Your task | Your answer should be the lines below from the one holding "from having to watch this thing. By the" through the one holding "Actress and humanitarian known for her", copied exactly and with nothing else.

Transcribed page contents |
>>>

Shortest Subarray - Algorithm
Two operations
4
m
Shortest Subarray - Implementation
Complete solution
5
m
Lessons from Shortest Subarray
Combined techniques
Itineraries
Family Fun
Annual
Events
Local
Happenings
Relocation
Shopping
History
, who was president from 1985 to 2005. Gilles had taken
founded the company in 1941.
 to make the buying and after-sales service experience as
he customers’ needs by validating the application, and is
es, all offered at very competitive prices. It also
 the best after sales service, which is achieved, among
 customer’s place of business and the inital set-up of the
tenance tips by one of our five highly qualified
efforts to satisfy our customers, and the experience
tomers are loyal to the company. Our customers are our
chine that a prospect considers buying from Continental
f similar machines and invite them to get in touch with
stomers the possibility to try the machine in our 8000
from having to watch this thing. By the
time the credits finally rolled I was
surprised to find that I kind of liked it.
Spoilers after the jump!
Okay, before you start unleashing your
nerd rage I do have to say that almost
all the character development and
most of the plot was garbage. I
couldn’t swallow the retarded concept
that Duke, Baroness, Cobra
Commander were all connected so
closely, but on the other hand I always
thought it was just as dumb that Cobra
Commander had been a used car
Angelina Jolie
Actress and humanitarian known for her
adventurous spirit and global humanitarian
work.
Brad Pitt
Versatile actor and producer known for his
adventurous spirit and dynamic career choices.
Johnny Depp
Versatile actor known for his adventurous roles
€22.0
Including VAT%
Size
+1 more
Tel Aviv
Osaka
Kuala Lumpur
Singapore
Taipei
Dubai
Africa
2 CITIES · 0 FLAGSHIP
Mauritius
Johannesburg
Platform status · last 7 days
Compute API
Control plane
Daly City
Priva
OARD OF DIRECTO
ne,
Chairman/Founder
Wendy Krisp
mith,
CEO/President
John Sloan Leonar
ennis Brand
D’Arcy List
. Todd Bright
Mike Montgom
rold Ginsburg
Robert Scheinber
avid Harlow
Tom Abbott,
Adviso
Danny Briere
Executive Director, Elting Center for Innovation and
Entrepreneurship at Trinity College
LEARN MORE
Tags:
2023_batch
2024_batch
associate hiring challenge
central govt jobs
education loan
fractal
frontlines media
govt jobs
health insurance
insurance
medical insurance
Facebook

<<<

Exercise response |
from having to watch this thing. By the
time the credits finally rolled I was
surprised to find that I kind of liked it.
Spoilers after the jump!
Okay, before you start unleashing your
nerd rage I do have to say that almost
all the character development and
most of the plot was garbage. I
couldn’t swallow the retarded concept
that Duke, Baroness, Cobra
Commander were all connected so
closely, but on the other hand I always
thought it was just as dumb that Cobra
Commander had been a used car
Angelina Jolie
Actress and humanitarian known for her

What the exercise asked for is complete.